How do I administer security for my machine? For an enterprise?
The .NET Framework includes the .NET Framework Configuration tool, an MMC snap-in (mscorcfg.msc), to configure several aspects of the CLR including security policy. The snap-in not only supports administering security policy on the local machine, but also creates enterprise policy deployment packages compatible with System Management Server and Group Policy. A command line utility, CASPol.exe, can also be used to script policy changes on the computer. In order to run either tool, in a command prompt, change the current directory to the installation directory of the .NET Framework (located in %windir%\Microsoft.Net\Framework\v1.0.2914.16\) and type mscorcfg.msc or caspol.exe.
How does evidence-based security work with Windows 2000 security?
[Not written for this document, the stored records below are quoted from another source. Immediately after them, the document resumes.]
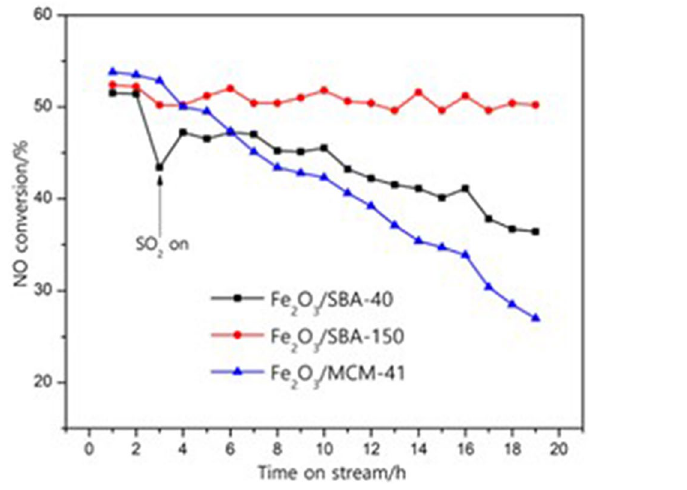
Figure 9. Sulfur resistance tests of catalyst 48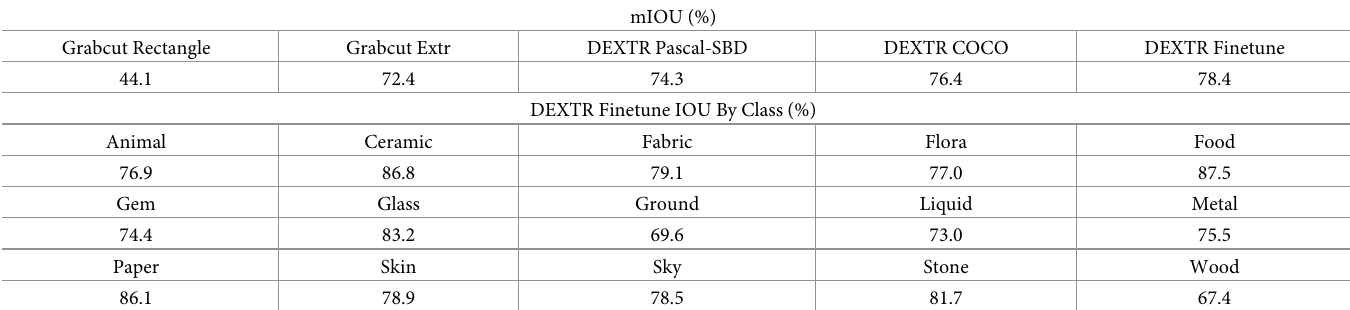
Table 3. Segmentations from extreme clicks. Grabcut [101] rectangles use bounding-box only initialization as a reference baseline. Grabcut Extr is based on the improved GC initialization from [88] with small modifications: (a) we compute the minimum cost boundary with the cost as the negative log probability of a pixel belonging to an edge; (b) in addition to clamping the morphological skeleton, we also clamp the extreme points centroid as well as the extreme points; (c) we compute the GC directly on the RGB image. DEXTR [98] Pascal-SBD and COCO are pretrained DEXTR ResNet101 models on the respective datasets. Note that Pascal-SBD and COCO are natural image datasets of objects, but DEXTR transfers surprisingly well across both visual domains (paintings vs. photos) and annotation categories (materials vs. objects).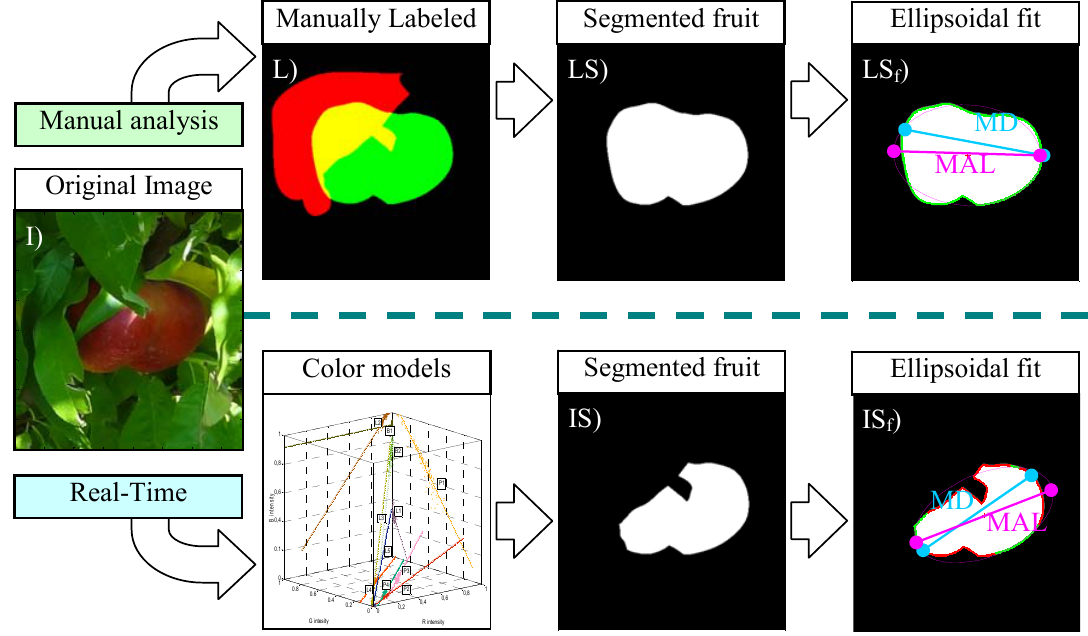
Figure 7. Peach size estimate analysis: ( I ) original sample image, ( L ) manually labeled image, ( LS ) complete fruit segmentation, ( IS ) automatic fruit segmentation (with ) and ( IS ) results of the diameter occlusion), and ( LS f f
Evidence-based security (which authorizes code) works together with Windows 2000 security (which is based on log on identity). For example, to access a file, managed code must have both the code access security file permission and must also be running under a log on identity that has NTFS file access rights. The managed libraries that are included with the .NET Framework also provide classes for role-based security. These allow the application to work with Windows log on identities and user groups.